The Poolside Riddle
The chlorine stung Elena's eyes as she surfaced from her third lap, the hotel pool empty at this hour. Just past dawn, the time when honest thoughts pierce through denial's thin veil. She'd been swimming every morning of this vacation, a "rejuvenation getaway" Marcus had surprised her with, though the surprise was how silently they'd been existing beside each other.
Her iphone vibrated on the lounge chair—Marcus waking, or perhaps work, or the world demanding something she couldn't give. Elena ignored it, treading water instead, watching the first real sunlight hit the stone sphinx that guarded the pool's far end. Some hotel architect's idea of exoticism, its chipped wing casting a long shadow across the water.
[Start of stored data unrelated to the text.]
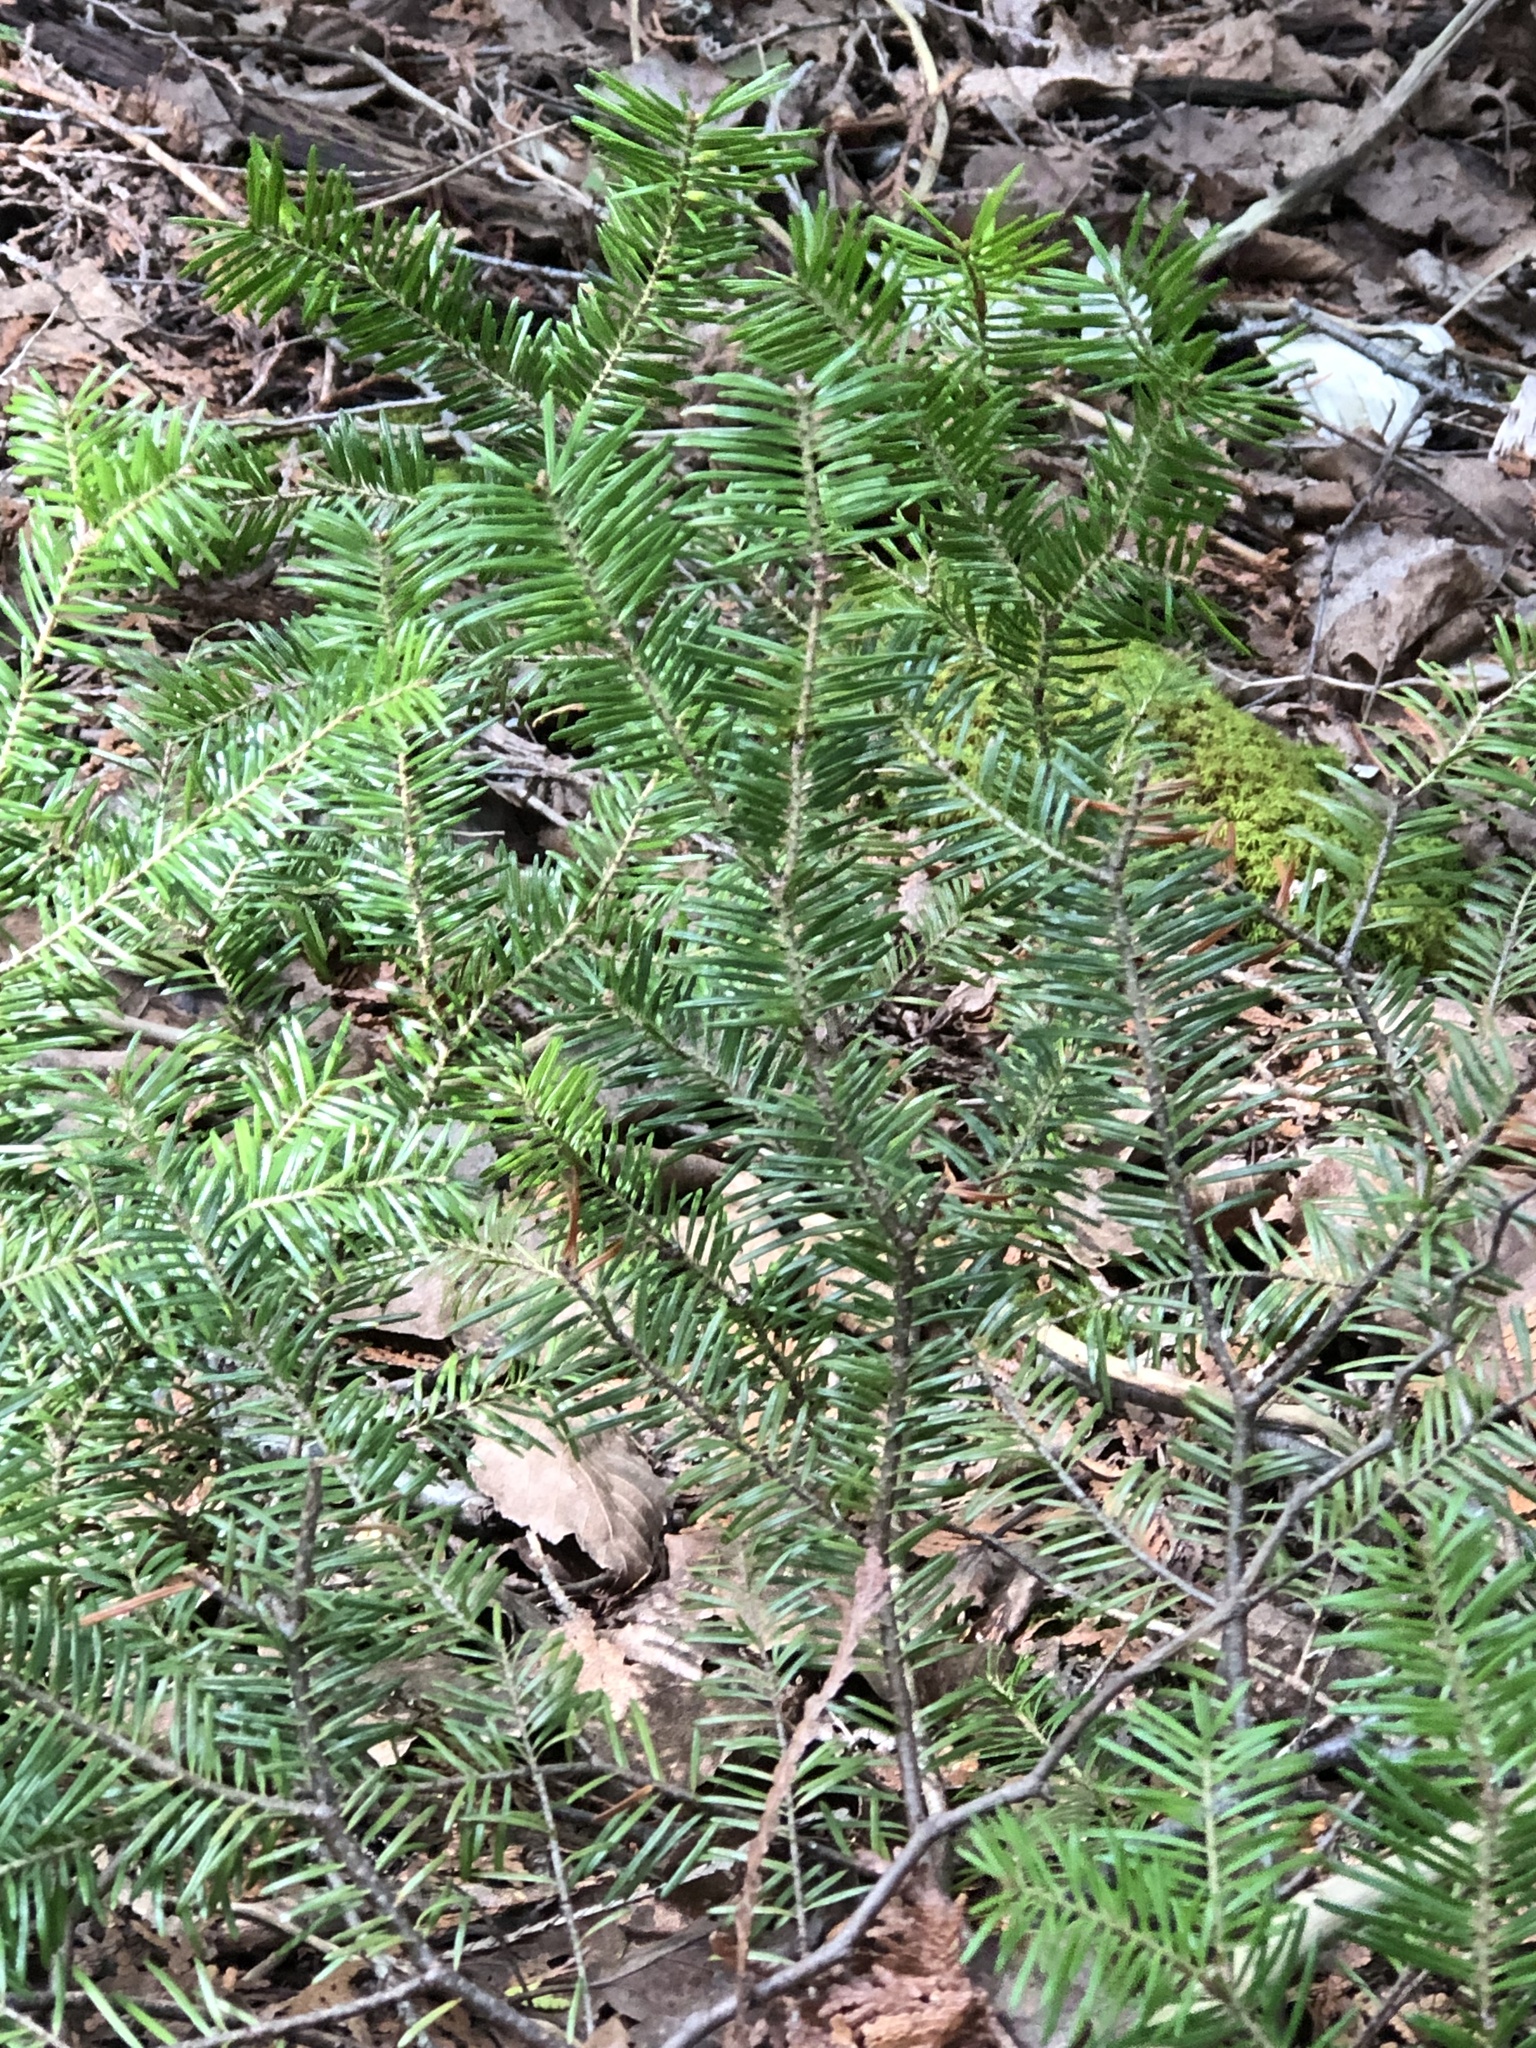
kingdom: Plantae
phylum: Tracheophyta
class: Pinopsida
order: Pinales
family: Pinaceae
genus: Abies
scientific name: Abies balsamea
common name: Balsam fir
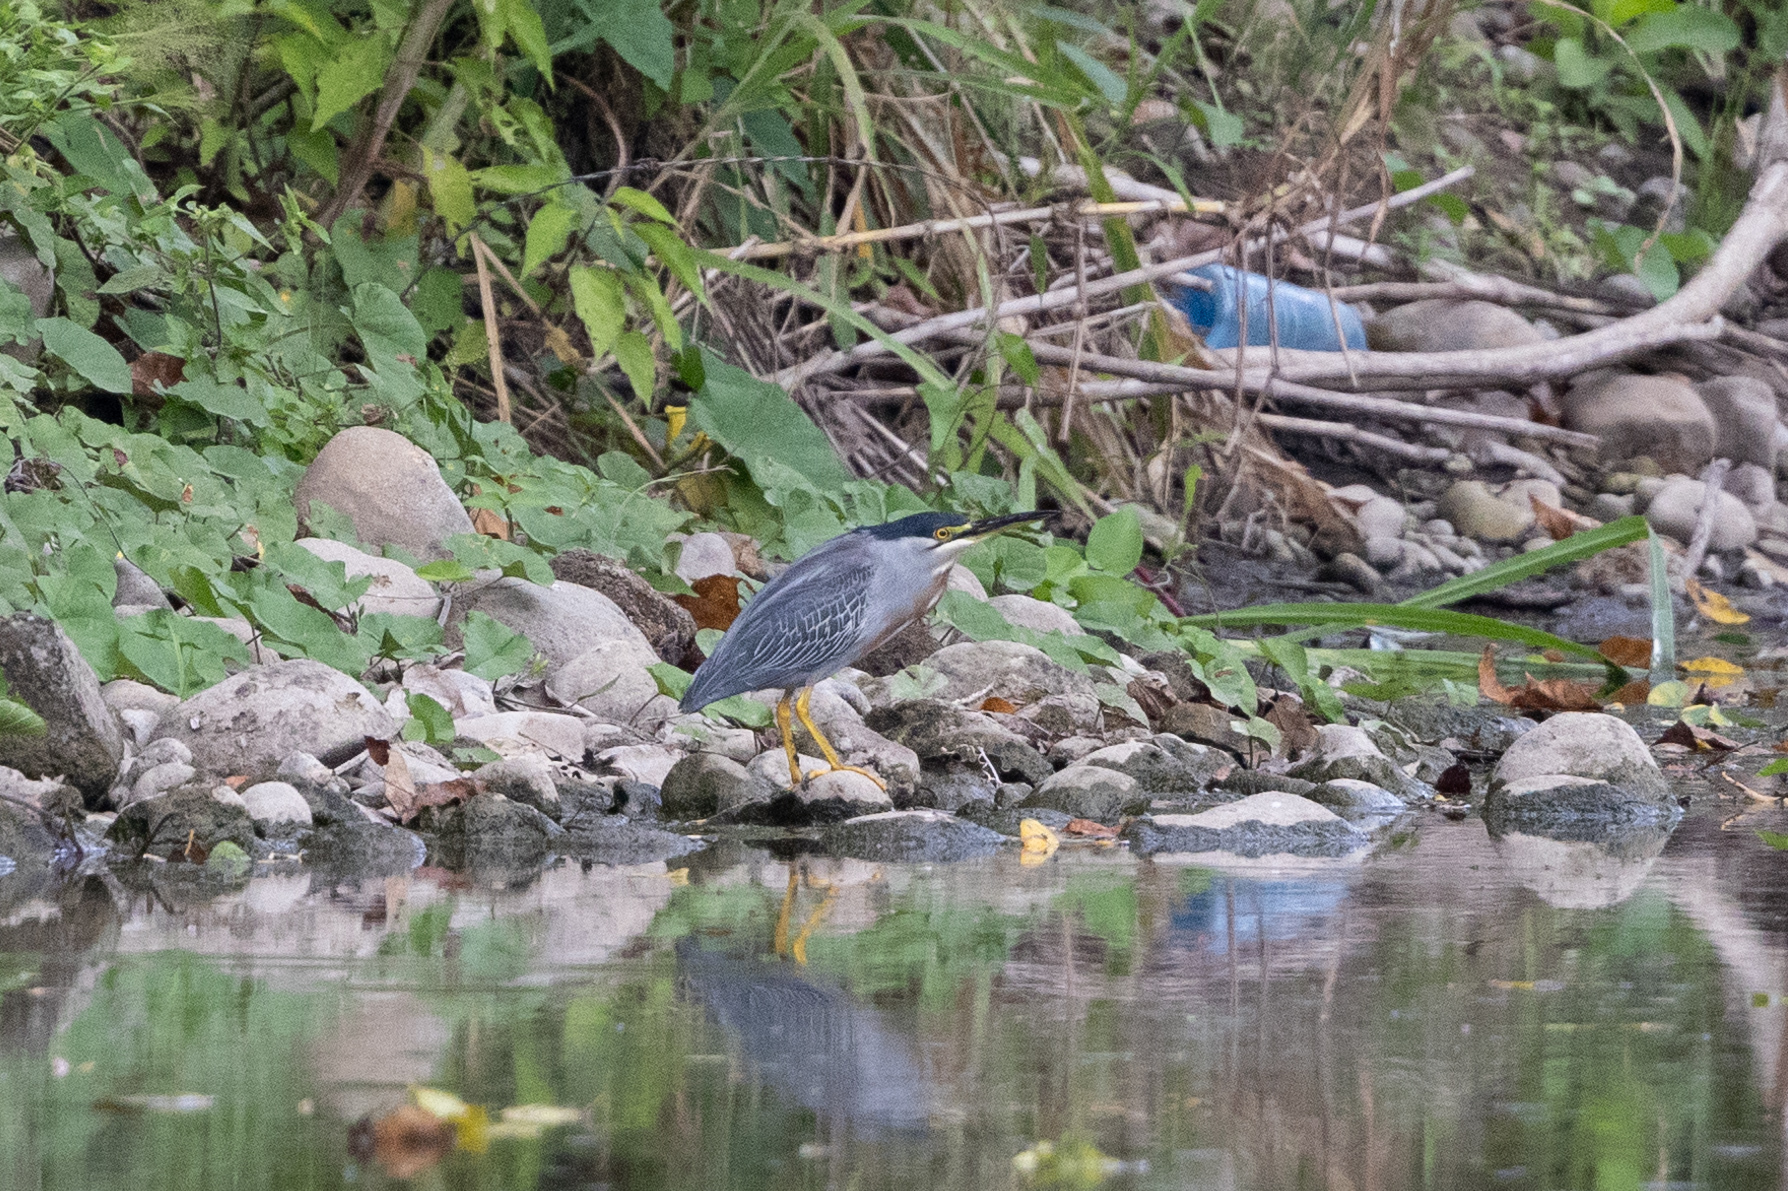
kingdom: Animalia
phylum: Chordata
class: Aves
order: Pelecaniformes
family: Ardeidae
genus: Butorides
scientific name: Butorides striata
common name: Striated heron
The riddle, she thought, staring at its weathered face. What creature walks on four legs, then two, then three? But the real riddle was how twenty years could dissolve into silence so gradually you didn't notice until you were strangers sharing a king bed.
Yesterday, she'd found herself running along the beach, barefoot, chasing something she couldn't name. The sheer momentum of forward motion felt like escape, like if she ran far enough she might outpace the hollow ache in her chest. She'd returned breathless, sand between her toes, to find Marcus reading by the pool, offering her a vitamin D supplement with that careful smile—the one that used to mean tenderness but now meant distance.
"You're burning up, El," he'd said, and she'd wanted to scream that she was already burning, already consumed, that the sun was the only thing making her feel anything at all.
Now she pulled herself from the water, dripping, shivering in the morning air. The sphinx seemed to watch her with its painted smile, its mythical stillness mocking her human restlessness. Elena picked up her phone—a notification from Marcus: "Coffee downstairs?"—and felt something inside her finally choose.
Some riddles, she realized, don't have answers. They only have the courage to stop asking.